Tucked away in a piece about possible end runs around NICE, the health care rationing body, is something of a scary paragraph:
Pharmaceutical companies are reluctant to launch new drugs in the UK at low cost because 25% of the global market is influenced by the UK price.
No, not that one sentence, although it helps explain why this next one is scary:
It comes at a time when other countries are actively considering setting up equivalents to Nice. First among them, and most important for the pharmaceutical industry, is the US. President Obama is known to be interested in some sort of cost-effectiveness scrutiny of medicines, which is bitterly opposed by the industry.

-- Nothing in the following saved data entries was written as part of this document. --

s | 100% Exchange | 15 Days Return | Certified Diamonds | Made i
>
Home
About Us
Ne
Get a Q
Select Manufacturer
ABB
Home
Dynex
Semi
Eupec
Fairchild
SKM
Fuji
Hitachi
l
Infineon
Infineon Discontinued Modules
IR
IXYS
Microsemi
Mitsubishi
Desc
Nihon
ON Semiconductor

What all too few seem to understand is that medical innovation is hugely driven by what happens in the US market. The only market that is largely free from price controls. We can see from the first sentence that price controls do indeed retard innovation but of course there is no outcry about this for we don't normally see it. Who does take note of cures that aren't invented, aren't launched, because price controls mean there is no profit in their being so?
The great release from this problem for European health care systems has been that the US market, by far the largest in the world, is not subject to such price controls. Thus 300 million of the richest people on the planet underwrite, through the prices they pay for new treatments, the developments that we get years later as prices drop.
If the US does indeed bring in some form of NICE equivalent, some form of price rationing, then medical innovation will fall....no, not cease completely, simply there will be less of it than there would otherwise have been. Thus people who could or might have been cured will not be and they will die.
Reform of the US system might still be worthwhile, something like NICE might even still make sense: but don't anyone believe that such changes will be costless, they will indeed cost lives.